**DOCUMENT EXTRACT**.
+===+

Given a set at points $x_i$, $1\le i\le N$, the numerical solution that we are seeking is represented by a discrete set of function value $\{u_1,\cdots,u_N\}$ that approximate $u$ at these points.
Finite difference method
Consider $$\begin{align} u_x|_i=u_x(x_i)=\lim_{\Delta x\rightarrow 0}\frac{u(x_i+\Delta x)-u(x_i)}{\Delta x}=\lim_{\Delta x\rightarrow 0}\frac{u(x_i)-u(x_i-\Delta x)}{\Delta x}\nonumber\\ =\lim_{\Delta x\rightarrow 0}\frac{u(x_i+\Delta x)-u(x_i-\Delta x)}{2\Delta x}\end{align}$$ If $\Delta x$ is small but finute, $$u_x|_i\approx \frac{u_{i+1}-u_i}{\Delta x}\approx \frac{u_i-u_{i-1}}{\Delta x}\approx \frac{u_{i+1}-u_{i-1}}{2\Delta x}$$ (each called 'forward', 'backword', 'central'.)
An approximation to $u_{i+1}$ using $n+1$ terms is given by $$\begin{align}u_{i+1}=u_i+u_x|_i\Delta x+u_{xx}|_i\frac{\Delta x^2}{2}+\cdots +\left. \frac{d^n u}{dx^n}\right|_i \frac{\Delta x^n}{n!}+\frac{d^{n+1}u}{dx^{n+1}}(x^*)\frac{\Delta x^{n+1}}{(n+1)!}\end{align}$$ (last term is remainder, $x_i\le x^*\le x_{i+1}$.)

+===+

**EXERCISE INSTRUCTIONS**.
- A) In the finite difference excerpt, what is the last term of the approximation to $u_{i+1}$ identified as?
- B) Carry on the finite difference excerpt from the end of its final sentence.
The material that comes after this excerpt is separate from it.

**INFORMATION SUPPLIED**.
+===+

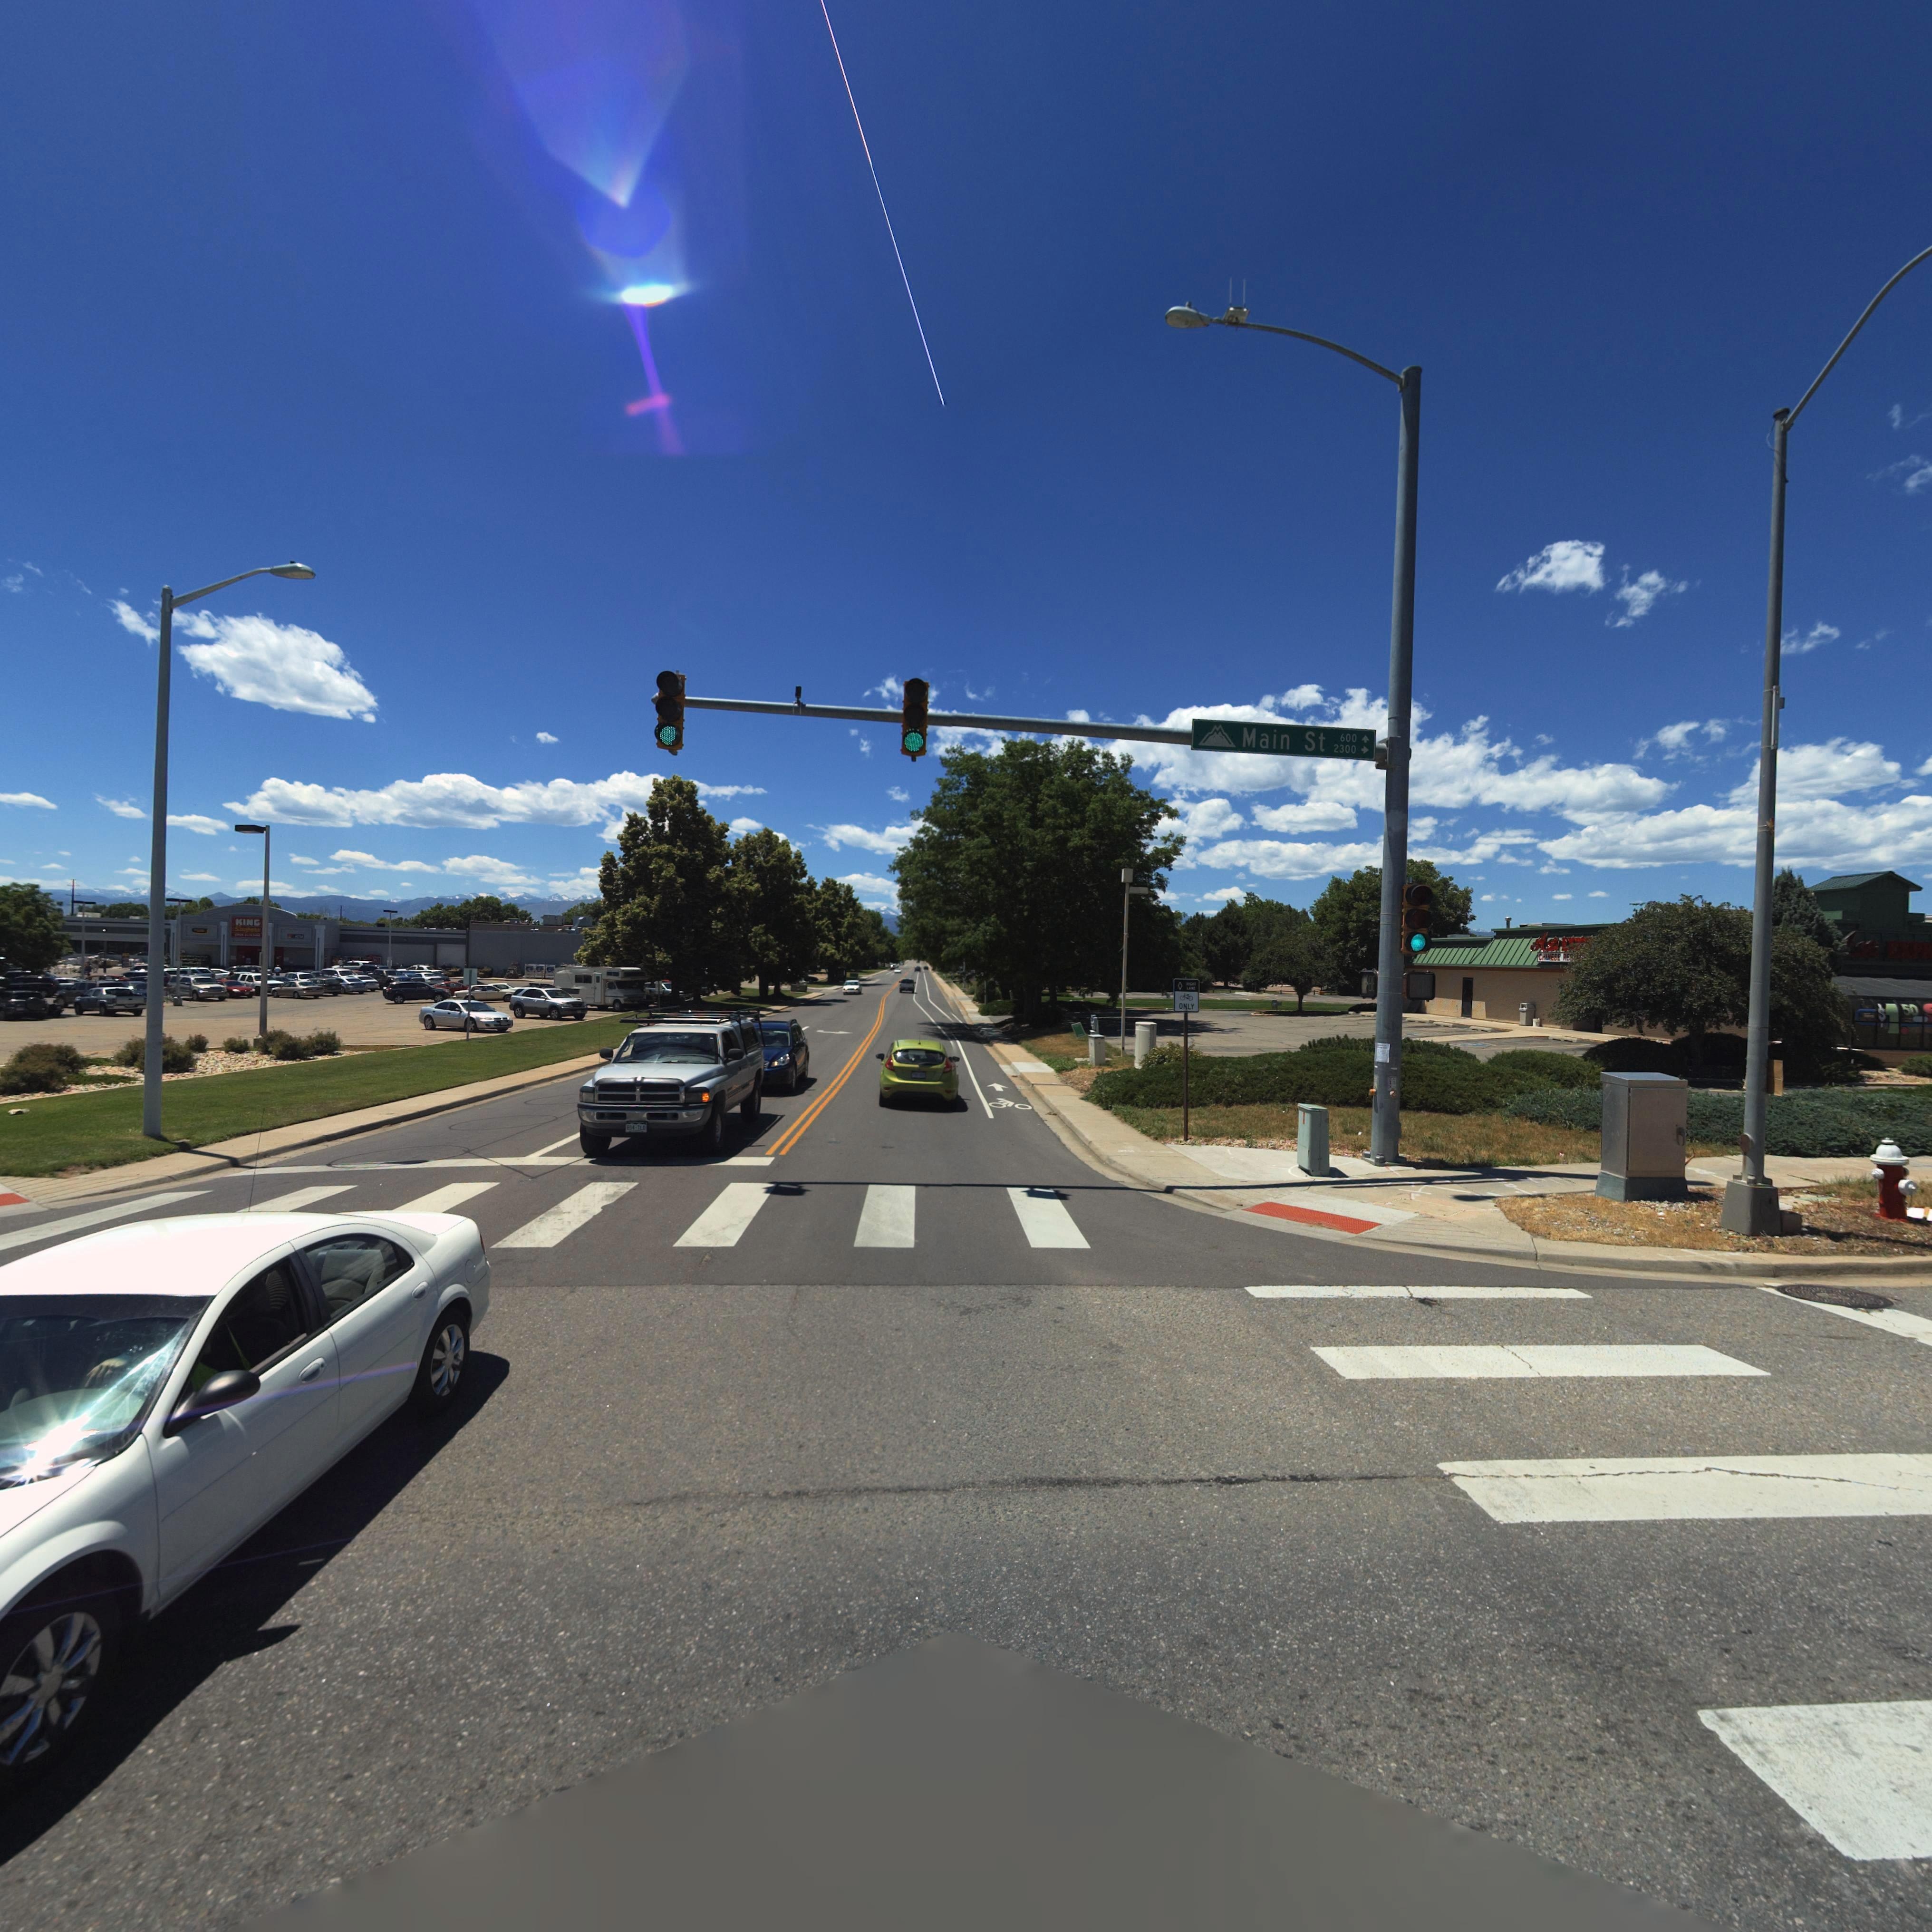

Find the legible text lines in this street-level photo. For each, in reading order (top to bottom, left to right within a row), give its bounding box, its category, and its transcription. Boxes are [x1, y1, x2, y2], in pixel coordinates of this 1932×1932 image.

+===+

**ANSWERS PER TASK**.
- A) It is the remainder.

- B)
Consider the case of the forward difference approximation and us (12) with $n=1$ to obtain $$\frac{u_{i+1}-u_i}{\Delta x}=u_x|_i+\frac{\Delta x}{2}u_{xx}(x^*)$$
$$\Rightarrow u_x|_i=\frac{u_{i+1}-u_i}{\Delta x}+\epsilon_i,\quad \epsilon_i=-\frac{\Delta x}{2}u_{xx}(x^*)$$ and $\epsilon_i$ is referred to as the truncation error and is defined as the difference between the exact value and its numberical approximation.
The order of a FDM approximation is defined as the power $p$ s.t. $\lim_{\Delta x\rightarrow 0}\left( \frac{\epsilon_i}{\Delta x^p}\right)=\gamma\ne 0$ where $\gamma$ is a finite value.
This is often written as $\epsilon_i=O(\Delta x^p)$.
(e.g.) The forward approx., we have $\epsilon_i=O(\Delta x)$, first order.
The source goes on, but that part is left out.